Struggling to find a place to stay on a budget this summer? Amy Ryan with This is a Real Girl's World reviews the options and pros and cons of each.
Thinking of travelling this summer? Worrying about the cost involved? Here is a look at the different variety of options available for your getaway.
With so many options for travel accommodation nowadays, sometimes it can be difficult to choose the right one for your needs. Travel costs can be relatively cheap; however, finding accommodation can be the most difficult part of planning your trip.
The traditional choice for most holiday-makers. Hotels are usually best for short city breaks or for the traveller looking for a little more luxury.
Benefits: It’s possible to find cheap hotels offers if you keep an eye out on websites like Booking.com and LastMinute.com which as really easy to use. Use the filters options to narrow your search to find the right hotel for you. Hotels can also offer good half-board or all-inclusive deals, the best ones normally found in resorts.
Downfalls: 3-4 star hotels don’t usually offer the best food. Usually, they serve generic Western meals that are aimed to suit the needs of most of the guests but often fail to provide a taste of the local cuisine. Sometimes, a package hotel may have hidden costs like paying for your sun loungers. Resorts are often found in more rural areas with little to no bars or nightlife around, so you may end up stuck in the hotel with an expensive bar and awful tribute bands.
May suit: Couples, families or small groups looking for a relaxing holiday.
Often known as ‘youth’ hostels, but may be a great option for any age. The best tip I can give is to spend a little time reading the reviews for the hostel. Tripadvisor and Booking.com have plenty of reviews. Avoid if there are consistent negative reviews. One bad review doesn’t mean it’s not a nice place to stay, some people are never happy!

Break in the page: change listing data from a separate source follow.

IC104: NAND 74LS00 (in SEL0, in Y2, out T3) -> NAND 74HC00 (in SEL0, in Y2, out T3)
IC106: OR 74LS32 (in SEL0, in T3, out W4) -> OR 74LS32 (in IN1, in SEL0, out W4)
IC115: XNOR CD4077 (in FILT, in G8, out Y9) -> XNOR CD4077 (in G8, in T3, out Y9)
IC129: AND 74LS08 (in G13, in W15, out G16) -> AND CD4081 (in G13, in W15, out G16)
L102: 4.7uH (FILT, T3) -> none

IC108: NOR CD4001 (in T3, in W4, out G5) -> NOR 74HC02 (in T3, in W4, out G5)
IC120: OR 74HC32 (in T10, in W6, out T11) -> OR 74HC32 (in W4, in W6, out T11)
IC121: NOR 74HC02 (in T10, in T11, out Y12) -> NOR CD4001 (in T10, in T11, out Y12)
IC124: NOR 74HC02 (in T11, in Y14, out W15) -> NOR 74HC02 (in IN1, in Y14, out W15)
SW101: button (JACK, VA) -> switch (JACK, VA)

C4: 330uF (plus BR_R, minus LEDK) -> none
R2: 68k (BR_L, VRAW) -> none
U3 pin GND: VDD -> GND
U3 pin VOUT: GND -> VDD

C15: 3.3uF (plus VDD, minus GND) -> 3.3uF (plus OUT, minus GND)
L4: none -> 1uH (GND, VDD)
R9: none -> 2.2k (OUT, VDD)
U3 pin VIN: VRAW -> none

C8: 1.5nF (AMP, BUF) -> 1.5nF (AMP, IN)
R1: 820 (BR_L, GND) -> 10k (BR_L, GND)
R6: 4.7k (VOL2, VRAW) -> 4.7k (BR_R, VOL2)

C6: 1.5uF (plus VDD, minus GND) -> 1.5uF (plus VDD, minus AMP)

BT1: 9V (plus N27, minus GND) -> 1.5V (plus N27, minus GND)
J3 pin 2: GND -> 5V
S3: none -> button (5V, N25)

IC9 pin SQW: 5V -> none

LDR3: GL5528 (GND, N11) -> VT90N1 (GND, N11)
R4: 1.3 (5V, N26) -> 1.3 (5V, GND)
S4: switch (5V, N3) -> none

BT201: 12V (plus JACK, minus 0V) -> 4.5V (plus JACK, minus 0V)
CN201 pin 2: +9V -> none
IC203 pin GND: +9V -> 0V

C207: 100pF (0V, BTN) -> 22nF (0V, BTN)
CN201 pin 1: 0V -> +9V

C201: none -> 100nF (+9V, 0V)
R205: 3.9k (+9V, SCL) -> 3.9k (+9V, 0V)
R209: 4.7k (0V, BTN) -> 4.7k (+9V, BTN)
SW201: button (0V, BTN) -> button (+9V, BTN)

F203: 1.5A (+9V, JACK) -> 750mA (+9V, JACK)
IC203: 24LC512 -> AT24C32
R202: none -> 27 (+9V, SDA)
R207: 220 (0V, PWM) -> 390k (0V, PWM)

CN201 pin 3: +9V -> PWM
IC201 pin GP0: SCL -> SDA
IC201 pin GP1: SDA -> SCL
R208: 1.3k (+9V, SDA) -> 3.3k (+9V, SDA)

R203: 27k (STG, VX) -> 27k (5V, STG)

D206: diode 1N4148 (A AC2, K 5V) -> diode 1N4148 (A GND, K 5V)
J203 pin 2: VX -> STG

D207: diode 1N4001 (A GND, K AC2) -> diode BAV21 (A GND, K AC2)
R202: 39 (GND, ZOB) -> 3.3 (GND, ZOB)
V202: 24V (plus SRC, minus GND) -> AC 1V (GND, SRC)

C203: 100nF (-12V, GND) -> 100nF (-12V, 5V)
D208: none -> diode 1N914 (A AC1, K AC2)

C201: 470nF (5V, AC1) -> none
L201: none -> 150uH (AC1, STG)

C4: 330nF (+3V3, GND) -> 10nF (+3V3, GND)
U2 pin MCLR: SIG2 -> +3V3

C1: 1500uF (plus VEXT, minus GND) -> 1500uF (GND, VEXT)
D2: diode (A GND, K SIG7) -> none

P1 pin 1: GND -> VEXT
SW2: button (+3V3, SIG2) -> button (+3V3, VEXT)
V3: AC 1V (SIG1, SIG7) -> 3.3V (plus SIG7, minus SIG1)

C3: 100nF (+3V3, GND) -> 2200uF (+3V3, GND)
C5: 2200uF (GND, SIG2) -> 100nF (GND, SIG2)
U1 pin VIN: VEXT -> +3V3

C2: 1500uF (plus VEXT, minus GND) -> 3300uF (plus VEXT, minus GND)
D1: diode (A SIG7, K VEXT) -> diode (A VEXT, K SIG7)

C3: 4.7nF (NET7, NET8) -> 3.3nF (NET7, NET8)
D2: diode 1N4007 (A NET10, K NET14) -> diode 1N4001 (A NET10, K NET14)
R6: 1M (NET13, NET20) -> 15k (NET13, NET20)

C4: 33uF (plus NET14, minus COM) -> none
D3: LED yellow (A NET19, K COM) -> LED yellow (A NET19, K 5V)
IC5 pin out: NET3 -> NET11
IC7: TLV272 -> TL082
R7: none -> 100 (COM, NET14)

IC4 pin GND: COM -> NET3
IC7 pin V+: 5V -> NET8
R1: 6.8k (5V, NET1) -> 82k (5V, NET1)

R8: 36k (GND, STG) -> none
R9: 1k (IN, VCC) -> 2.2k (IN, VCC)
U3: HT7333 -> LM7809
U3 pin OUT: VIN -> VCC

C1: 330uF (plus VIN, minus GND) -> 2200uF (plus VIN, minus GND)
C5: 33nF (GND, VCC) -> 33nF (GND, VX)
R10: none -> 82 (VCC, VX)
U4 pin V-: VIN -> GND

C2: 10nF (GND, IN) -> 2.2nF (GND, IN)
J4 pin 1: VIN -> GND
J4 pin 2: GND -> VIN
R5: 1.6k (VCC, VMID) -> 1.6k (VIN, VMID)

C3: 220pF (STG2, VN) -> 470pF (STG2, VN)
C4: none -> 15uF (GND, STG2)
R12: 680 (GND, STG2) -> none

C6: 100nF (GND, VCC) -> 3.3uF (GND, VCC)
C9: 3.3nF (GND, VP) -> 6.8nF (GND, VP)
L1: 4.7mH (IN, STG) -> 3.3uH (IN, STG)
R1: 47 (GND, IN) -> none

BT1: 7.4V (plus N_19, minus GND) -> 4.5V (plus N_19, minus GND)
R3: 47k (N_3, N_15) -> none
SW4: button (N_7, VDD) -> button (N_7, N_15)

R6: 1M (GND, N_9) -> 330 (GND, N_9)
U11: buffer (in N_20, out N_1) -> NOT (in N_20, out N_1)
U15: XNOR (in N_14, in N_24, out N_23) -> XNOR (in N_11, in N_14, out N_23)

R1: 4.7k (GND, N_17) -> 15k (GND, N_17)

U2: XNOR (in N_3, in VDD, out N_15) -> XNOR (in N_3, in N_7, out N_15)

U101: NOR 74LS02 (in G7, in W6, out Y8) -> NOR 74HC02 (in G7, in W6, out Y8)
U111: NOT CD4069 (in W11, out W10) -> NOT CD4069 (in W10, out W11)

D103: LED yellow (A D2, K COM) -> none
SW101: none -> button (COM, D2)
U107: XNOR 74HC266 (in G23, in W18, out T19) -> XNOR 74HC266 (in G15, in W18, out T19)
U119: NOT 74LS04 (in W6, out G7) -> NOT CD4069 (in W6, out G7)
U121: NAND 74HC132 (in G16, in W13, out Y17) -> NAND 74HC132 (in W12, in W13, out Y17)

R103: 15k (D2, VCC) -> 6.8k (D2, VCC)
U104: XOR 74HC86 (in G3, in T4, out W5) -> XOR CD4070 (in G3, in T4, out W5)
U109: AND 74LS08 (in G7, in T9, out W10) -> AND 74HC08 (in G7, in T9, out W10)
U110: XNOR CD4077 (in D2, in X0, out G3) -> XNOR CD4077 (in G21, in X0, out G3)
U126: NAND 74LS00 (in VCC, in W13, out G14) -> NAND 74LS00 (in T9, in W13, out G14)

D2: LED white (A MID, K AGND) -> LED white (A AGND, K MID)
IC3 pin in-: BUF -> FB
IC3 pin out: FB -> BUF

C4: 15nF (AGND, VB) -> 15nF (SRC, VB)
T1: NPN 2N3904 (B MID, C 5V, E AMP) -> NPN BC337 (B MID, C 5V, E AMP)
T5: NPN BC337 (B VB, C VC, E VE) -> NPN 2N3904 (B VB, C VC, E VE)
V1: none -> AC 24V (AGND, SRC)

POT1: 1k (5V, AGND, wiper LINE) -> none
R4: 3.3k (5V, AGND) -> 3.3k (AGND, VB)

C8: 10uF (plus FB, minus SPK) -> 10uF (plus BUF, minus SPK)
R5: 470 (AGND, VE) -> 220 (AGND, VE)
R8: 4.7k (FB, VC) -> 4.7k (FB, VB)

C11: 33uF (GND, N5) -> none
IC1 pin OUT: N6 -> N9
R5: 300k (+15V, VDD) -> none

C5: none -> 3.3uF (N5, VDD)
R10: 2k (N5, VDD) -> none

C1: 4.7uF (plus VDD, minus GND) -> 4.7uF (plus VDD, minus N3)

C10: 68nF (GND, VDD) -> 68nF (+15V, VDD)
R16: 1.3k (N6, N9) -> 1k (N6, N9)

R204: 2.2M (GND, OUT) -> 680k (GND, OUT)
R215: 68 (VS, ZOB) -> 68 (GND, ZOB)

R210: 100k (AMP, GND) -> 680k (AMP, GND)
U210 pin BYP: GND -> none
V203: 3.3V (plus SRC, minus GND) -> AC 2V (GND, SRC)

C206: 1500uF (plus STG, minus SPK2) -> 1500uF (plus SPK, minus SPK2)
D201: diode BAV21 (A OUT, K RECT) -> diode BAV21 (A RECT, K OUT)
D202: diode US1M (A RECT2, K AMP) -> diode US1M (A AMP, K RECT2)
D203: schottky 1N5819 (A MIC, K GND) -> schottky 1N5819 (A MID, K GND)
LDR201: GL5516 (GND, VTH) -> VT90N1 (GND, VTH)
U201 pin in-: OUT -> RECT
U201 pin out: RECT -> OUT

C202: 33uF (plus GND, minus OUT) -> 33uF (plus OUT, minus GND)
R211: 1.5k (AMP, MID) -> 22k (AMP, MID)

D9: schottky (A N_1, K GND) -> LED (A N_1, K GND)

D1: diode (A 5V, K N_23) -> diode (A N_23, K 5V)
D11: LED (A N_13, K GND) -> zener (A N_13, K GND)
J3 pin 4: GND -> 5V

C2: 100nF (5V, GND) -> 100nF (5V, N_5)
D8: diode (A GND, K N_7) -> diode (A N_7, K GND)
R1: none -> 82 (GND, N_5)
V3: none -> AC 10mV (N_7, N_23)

Benefits: Shared dorms often come at a much cheaper price in comparison to a hotel. There are usually great bars in the hostels where solo travellers hang out and you will always meet lots of new people from different countries. Most rooms will come with a shared bathroom but they are usually very clean and it’s not something to worry about.
Downfalls: Sharing a room with 6-12 people can be frustrating in some ways. You have to be very considerate of the other people if you are arriving home late, especially if you’ve had a few drinks. Some hostels aren’t as clean as others, I have heard a few horror stories about bed bugs and that is something I would have been concerned about in choosing hostels. Checking reviews and bringing your own sheets are the best way to avoid this.
May suit: Solo travellers, couples, friends and groups on a budget.
Homestays and BnB's
Sites like Airbnb and Homestay offer accommodation that is owed by locals and may come at a much cheaper price than traditional choices.
Benefits: It is often much nicer to stay with someone who is familiar with the area and most hosts enjoy chatting to their guest about the locality and the culture. There may be other benefits, such as when a host allowed me the use of their spare bicycle while I was staying with them which saved me a lot of money. The sites have lots of reviews which you can look at before you book and you can choose to filter your options from private room, shared or entire apartments.
Downfalls: Renting the entire apartment can sometimes be a little expensive but if you have a group, it can be relatively cost-effective. It is at the discretion of the host to cancel the booking if it doesn’t suit them but you can check their reliability and their reviews to avoid this.
May suit: Anyone, they can cater for all types of travellers.
Couchsurfing and Servas International are websites in which hosts allow travellers to stay for free. WorkAway is a website for hosts who will offer you food and board in exchange for a few hours labour per day, excluding typical chores. Similarly, WWOOF Ireland provides free accommodation and food in exchange for working in organic farms on home soil, here in Ireland.
Benefits: Obviously, if you are on a tight budget, this is the cheapest option. Some hosts may not necessarily offer you their couch, lots of people have spare rooms on offer. You also have the benefit of mixing with local people who can teach you a little more about the area. Couchsurfing may also be a handy tool for contacting locals who might want to meet up for a drink too!
Downfalls: You might not have the most comfortable of situations, in terms of where you lay your head and the people you might encounter. Female travellers may have to be a little more cautious about who they stay with and bear in mind that the host may not necessarily be the problem, sometimes there are other housemates which may cause problems.
May suit: Solo travellers, couples or friends on a budget or looking for a holiday that is a little more adventurous.
And so, you have it. A few options to consider for your next holiday, regardless of your budget. With more and more competition cropping up for hotels, it’s worth your while considering all your options before you hand over your hard earned cash.